No, I’m not comfortable with denying the words of the scientists, medical experts. If I leave my house and go into a public place, I will wear a mask. Currently, a medical-type mask. Maybe down the road, I’ll be satisfied with a pretty cloth mask. We have immune system issues in our family. And this morning I decided—because there are more and more people deciding to deny the virus and challenging people wearing masks, that if someone comes up to me and starts that argument—I’m going to say right out: I’m immune-compromised. And hope they just take off.

I’m going to be like the RN who was standing in line at the grocery store wearing her mask and a woman, out of nowhere, challenged her.

“You think that thing is going to protect from some damn virus?” the woman said in a loud voice.

The nurse immediately turned to her: “Yes. But I am really wearing this mask to protect you. I just came from working in the hospital.”

The loud-voiced woman immediately took off. The comfort scale for her at that moment was a NO!

COMFORT—YES or NO

So where are you on the comfort scale?  I have to tell you, Dear Reader, that it’s been tough on me. We are selling our home. What a time to have had strangers walking through. First, it was wiping down doorknobs and surfaces as soon as we could return home. Later, the state of California set up rules for realtors. That helped. But it’s still the last thing one could ever want to be dealing with—strangers in your house during a pandemic. Strangers making comments on forms after an inspection: you left a nail in a wall; you’re one window doesn’t open easily and there’s a line of chipped paint on that window sill. OKAY!! I just want to tell them all to get out of my house. Leave me alone. Let me shelter in place. I can handle this. I have been handling it. And yet, soon, it will be me looking at someone else’s home. I guess that’s just the way it is. COMFORT is somewhere in the “we are living in challenging times” middle. PLEASE, stay safe and share your thoughts. 

PHOTO CREDIT: Charles Krupa/AP 

10 thoughts on “COMFORT—IT HOVERS BETWEEN YES and NO!
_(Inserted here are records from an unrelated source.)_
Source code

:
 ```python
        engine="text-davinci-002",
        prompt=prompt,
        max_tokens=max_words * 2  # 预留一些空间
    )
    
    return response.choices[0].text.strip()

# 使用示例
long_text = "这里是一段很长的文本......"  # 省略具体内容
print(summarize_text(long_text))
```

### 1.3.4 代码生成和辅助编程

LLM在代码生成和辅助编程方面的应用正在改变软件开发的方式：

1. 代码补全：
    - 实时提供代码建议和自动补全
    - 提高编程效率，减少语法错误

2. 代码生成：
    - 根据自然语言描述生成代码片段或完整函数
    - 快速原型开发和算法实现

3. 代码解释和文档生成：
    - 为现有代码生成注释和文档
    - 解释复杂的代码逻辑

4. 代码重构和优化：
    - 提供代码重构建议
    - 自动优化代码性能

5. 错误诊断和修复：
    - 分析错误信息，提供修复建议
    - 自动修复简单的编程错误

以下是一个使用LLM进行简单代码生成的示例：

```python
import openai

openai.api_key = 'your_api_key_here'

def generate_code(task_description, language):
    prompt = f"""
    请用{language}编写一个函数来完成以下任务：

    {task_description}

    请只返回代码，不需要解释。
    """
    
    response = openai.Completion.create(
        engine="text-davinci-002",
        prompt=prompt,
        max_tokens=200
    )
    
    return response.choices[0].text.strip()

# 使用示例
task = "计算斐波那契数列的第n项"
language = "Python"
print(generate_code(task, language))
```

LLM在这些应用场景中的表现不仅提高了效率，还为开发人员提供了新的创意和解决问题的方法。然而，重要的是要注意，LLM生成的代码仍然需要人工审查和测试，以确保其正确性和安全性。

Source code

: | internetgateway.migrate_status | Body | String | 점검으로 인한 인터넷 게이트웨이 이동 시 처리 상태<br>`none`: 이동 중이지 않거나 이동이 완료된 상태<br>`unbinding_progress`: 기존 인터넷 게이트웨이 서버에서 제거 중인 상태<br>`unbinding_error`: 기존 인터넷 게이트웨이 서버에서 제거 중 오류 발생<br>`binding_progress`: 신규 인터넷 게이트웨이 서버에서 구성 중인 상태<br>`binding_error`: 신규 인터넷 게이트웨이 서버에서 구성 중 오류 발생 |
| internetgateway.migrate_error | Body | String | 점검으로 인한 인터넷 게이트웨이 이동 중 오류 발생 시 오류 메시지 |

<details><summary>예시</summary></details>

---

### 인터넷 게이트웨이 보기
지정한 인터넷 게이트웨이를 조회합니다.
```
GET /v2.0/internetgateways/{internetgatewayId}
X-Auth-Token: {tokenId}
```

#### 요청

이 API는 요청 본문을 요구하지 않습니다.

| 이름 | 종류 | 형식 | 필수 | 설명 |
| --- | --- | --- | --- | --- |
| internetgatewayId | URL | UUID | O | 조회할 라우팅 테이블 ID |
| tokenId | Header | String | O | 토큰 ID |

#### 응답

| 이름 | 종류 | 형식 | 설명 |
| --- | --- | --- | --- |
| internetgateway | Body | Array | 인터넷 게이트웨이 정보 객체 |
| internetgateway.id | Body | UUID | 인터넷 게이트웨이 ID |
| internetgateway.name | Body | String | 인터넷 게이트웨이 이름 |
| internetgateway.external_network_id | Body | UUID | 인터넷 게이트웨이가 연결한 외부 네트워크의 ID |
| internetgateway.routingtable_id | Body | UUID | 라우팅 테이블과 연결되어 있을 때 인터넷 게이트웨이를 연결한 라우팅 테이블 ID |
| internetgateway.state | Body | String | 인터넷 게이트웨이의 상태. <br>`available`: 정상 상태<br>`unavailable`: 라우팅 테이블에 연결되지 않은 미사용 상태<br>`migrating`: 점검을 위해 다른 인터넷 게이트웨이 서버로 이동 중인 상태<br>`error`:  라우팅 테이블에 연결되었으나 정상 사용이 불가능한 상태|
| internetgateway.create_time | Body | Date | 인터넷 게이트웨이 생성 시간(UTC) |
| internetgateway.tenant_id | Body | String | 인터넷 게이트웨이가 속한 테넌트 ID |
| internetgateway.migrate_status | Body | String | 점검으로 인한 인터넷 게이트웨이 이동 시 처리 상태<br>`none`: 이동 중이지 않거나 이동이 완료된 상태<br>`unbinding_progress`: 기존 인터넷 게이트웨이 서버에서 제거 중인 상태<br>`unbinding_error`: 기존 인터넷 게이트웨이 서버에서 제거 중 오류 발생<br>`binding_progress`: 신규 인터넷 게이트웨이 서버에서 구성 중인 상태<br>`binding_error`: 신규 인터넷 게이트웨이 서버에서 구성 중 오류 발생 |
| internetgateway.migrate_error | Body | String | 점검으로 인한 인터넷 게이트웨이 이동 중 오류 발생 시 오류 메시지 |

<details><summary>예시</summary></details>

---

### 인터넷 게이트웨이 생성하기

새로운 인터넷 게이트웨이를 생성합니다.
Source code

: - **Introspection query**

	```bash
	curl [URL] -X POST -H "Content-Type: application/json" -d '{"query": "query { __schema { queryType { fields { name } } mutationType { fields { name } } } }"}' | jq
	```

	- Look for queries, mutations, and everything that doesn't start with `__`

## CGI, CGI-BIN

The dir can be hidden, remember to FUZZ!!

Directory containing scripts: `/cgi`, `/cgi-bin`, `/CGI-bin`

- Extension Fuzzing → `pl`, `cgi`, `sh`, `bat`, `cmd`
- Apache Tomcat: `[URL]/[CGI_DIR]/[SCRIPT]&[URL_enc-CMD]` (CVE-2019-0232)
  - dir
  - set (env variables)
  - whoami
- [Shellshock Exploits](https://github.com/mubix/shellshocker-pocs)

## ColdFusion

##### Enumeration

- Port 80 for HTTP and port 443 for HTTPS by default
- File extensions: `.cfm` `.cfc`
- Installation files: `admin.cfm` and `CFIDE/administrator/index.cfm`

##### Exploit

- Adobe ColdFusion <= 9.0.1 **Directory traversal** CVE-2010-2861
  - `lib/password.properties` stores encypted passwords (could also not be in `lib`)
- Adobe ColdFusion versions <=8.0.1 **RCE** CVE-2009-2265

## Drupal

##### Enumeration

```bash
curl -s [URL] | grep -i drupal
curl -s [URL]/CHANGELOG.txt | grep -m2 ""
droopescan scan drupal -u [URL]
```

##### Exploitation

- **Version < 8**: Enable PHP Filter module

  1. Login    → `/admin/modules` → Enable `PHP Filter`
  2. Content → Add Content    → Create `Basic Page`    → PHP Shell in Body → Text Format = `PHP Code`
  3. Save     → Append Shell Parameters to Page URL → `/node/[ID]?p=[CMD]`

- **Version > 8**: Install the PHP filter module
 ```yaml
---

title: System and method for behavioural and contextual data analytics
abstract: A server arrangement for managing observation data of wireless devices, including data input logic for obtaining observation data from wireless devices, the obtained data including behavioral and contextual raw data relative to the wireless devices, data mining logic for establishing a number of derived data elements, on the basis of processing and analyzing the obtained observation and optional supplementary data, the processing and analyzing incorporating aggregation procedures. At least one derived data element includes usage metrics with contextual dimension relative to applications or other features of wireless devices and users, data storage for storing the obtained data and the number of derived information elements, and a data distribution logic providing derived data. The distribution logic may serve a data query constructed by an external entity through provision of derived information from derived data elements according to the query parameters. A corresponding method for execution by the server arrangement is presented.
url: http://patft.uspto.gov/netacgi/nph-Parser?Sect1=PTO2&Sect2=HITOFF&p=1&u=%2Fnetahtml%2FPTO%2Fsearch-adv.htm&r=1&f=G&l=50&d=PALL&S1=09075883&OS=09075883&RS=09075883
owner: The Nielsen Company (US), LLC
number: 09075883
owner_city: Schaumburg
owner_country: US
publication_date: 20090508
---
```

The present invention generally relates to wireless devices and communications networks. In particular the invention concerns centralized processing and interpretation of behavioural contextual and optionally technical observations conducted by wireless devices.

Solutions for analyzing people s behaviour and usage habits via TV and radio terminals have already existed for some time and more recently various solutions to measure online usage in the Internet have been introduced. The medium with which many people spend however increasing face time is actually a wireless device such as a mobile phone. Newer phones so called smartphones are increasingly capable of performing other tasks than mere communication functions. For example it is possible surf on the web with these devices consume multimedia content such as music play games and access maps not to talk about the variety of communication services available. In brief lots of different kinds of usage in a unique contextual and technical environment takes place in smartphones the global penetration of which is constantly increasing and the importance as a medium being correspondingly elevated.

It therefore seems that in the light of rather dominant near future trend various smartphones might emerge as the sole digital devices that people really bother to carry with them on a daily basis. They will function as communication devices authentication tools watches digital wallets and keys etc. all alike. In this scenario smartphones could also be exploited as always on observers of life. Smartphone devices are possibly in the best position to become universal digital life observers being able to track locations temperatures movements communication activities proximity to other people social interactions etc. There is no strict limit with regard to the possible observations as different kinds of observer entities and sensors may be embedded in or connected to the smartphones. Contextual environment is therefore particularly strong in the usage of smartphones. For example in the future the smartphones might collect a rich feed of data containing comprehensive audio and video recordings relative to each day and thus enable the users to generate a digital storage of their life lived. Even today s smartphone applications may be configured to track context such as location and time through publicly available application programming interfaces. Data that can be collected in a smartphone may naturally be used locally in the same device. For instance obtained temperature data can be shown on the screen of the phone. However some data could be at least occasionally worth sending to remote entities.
  1. I read yesterday that 80% of the “go back to normal” social media posts are from bots. 75% of those polled support a gradual and science-based recovery. That’s good news.

    • Yes, I agree. Our computer age can help us and work against us also. Thanks for reading, Beth

  2. I moved right after the lock down was in place. I was leaving an apartment so no prospective buyers but I had to sell many of my possessions so people were coming in and out. Plus, the apartment alone has many people opening doors, putting things in the dumpster, touching banisters. Now that I’m in a house, it’s not so bad but there are still people, kids, and grandkids of the lady I’m rooming with over all the time. We’ll get through this but sometimes I get so angry with people who think it’s okay to go back to normal when it’s not.

    • Rebecca, you are a hero as far as I am concerned. You took on a lot at a difficult time. I do hope we see normal sooner than later, but I fear it will be later. Beth

  3. Oddly enough, I think fear is what is driving people to protest wearing masks and being locked down. If they scream loud enough, it won’t be real somehow. I’ve not had any comments on my masks yet, but I’m totally prepared. I’ll just tell them I’m trying not to share what I have.
    Which is nothing, but they don’t know that…

    • Yes, perfect response. And fear is a big factor. And dis-information only increases fear.

  4. Yikes–I can’t imagine showing my home these days! It is tiring to weigh the risk/benefit of all that we have to consider these days. Thanks for presenting a chunk of it so clearly and carefully.

    • It’s been hard, really hard. And now my back is all tensed up. Logical reaction. But we will get through this. Thanks for being their, My Friend Beth

  5. I can’t begin to express my anger over our president mocking mask-wearing as “politically correct.” I loved everything you wrote here. What a crazy time.